Gravitricity Ltd, a UK-based green engineering company founded in 2011, is working to make gravity batteries a reality. The company successfully tested its first prototype: an iron block weighing 50 tonnes, hoisted 15 metres up before gradually releasing it back, powering a series of electric generators with the downward gravitational force.
When fully operational, Gravitricity expects each battery to release between one megawatt (MW) and 20MW at peak power for up to eight hours. According to their website, a 20MW power system "could power 63,000 homes for every hour that it discharges."
Gravity batteries can also be deployed underground, leaving a significantly smaller surface footprint. They can be installed in abandoned mine shafts deep enough to house a full-sized battery. Electricity can be generated by raising the weights in the shaft, and then lowering them to activate a generator. Some researchers even came up with an unconventional yet ingenious idea of turning skyscrapers essentially into huge gravity batteries.
Gravitricity is exploring the possibility of having a battery consisting of 24 weights, each weighing 500 tonnes, for a total of 12,000 tonnes located down a shaft at a depth of at least 300 metres. Once operational, the battery with a 50-year design life is anticipated to generate 20MW of power with a maximum efficiency of 80 percent.
The idea of restoring abandoned sites of fossil fuel as repositories for green energy is not only eminently practical, it also embodies the values of "just transition," which preaches principles and practices for transforming extractive economy into a regenerative one.
Established in 2017 in southern Switzerland, Energy Vault is another leader in developing gravity batteries.
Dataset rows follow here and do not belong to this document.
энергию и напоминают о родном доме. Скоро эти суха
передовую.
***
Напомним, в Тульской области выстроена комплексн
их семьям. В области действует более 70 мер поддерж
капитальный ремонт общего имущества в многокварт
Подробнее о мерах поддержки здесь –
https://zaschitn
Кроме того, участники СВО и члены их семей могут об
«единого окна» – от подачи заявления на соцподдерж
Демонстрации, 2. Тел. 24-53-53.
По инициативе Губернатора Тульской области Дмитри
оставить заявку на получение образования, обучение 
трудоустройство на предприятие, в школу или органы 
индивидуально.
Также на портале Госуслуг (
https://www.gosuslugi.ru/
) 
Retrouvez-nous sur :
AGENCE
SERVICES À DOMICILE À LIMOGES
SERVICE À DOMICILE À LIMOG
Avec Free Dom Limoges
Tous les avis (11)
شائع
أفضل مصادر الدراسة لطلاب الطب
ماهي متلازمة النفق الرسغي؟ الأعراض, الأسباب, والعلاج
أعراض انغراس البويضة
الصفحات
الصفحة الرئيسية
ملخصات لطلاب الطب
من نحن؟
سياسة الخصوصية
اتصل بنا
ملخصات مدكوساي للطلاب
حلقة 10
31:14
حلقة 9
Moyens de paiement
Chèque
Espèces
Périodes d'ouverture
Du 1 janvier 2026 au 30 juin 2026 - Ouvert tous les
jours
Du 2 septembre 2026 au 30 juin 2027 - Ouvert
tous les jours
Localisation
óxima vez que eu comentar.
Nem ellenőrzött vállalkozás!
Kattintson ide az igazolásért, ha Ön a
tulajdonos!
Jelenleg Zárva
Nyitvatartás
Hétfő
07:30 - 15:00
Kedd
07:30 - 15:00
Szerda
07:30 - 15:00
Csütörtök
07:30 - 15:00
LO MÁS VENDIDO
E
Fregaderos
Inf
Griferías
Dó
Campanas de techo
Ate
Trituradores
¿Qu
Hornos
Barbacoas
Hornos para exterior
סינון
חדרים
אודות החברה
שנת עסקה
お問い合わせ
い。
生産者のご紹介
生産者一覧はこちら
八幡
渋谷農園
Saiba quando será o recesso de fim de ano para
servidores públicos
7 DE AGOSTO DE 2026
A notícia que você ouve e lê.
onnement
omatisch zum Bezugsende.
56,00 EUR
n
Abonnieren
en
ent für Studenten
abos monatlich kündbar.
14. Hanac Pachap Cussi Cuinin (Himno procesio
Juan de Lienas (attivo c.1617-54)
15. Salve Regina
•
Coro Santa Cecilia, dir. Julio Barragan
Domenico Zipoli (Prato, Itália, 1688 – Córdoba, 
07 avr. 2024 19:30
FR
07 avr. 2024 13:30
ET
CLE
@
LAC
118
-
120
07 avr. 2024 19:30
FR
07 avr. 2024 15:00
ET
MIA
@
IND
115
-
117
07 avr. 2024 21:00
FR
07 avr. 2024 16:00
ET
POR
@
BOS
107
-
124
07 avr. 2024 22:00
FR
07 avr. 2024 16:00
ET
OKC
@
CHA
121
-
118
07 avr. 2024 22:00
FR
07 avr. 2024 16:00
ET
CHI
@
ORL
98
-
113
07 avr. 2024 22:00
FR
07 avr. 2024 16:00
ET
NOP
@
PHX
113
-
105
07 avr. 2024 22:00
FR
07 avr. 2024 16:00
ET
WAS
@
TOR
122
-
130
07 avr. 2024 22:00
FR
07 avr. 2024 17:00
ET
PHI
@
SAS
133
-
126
When green power supply exceeds demand, the excess energy is used to lift a pair of 30-tonne blocks upwards to the top of a steel and concrete structure standing more than 20-storeys tall. When demand exceeds supply, they are dropped down, generating enough electricity for thousands of homes.
Gravity batteries can also work on a small scale for use in places such as a remote village or a shed. It works on a simple principle. Attach to the light bulb hanging from a wall or ceiling a bag filled with rocks, sand, or any heavy object, and then winch it up to the top. As the bag gradually drops to the ground, it will drive a generator through a gearbox converting the motion to electricity that will light up the bulb for about 20 minutes, without using any fossil fuel.
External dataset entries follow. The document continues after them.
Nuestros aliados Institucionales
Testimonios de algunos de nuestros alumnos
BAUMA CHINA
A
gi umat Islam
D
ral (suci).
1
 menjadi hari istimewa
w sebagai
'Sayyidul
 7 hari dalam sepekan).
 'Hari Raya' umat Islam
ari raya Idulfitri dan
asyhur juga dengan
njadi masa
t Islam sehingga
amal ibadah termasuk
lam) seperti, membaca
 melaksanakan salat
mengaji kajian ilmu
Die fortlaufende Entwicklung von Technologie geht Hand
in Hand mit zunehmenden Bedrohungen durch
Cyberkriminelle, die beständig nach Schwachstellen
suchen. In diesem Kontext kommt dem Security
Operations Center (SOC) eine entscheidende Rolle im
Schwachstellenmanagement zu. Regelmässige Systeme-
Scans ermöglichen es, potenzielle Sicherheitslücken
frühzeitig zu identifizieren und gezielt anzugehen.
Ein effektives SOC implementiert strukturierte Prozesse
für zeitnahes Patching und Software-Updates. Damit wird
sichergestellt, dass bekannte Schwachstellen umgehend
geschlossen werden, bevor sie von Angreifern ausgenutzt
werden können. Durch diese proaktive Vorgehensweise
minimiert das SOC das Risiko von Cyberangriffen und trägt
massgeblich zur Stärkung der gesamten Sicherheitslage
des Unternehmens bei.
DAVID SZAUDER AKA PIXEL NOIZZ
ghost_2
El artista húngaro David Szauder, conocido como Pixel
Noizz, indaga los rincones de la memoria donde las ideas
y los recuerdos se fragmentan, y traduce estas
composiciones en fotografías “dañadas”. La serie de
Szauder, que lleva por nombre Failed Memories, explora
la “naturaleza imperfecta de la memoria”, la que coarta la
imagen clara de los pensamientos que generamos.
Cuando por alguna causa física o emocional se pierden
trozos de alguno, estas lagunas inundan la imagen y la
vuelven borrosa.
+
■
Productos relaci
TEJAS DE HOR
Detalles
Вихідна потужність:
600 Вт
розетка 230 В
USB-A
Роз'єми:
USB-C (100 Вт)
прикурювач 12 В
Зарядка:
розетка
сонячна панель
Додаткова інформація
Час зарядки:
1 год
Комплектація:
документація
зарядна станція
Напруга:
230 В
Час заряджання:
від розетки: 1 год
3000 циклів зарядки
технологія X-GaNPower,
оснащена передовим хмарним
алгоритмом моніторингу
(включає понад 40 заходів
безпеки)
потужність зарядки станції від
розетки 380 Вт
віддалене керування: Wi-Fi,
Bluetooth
Another gravity-based energy storage technique is called Pumped Storage Hydropower (PSH). It uses the force of gravity to produce electricity by funnelling water uphill using surplus solar, wind or other green power, and then, when needed, forces it down to drive the electricity-generating turbine in a power station. Unlike conventional hydropower plants, PSH recycles the water. First used in the US in 1930, PSHs have a long life with minimal maintenance requirement and little ecological repercussions. PSH facilities can be found in many countries now.
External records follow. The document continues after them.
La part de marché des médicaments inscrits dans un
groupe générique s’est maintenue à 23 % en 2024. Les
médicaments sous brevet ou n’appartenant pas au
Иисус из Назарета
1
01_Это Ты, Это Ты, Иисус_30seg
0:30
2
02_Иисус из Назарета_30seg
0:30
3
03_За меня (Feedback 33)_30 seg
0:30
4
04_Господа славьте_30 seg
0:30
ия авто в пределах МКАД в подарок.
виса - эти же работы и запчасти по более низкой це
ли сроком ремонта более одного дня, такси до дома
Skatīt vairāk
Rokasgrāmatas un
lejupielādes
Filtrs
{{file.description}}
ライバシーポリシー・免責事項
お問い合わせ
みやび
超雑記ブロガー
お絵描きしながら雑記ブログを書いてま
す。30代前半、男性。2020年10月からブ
The world needs bold and innovative climate solutions right now, particularly for storing green energy for later use. On this front, there may not be any silver bullets. But gravity batteries – with their harnessing of a truly infinite, omnipresent gravitational force – certainly have a role to play. The big question is: how soon will gravity batteries come to fruition?
Dr Quamrul Haider is a professor of physics at Fordham University in New York, US.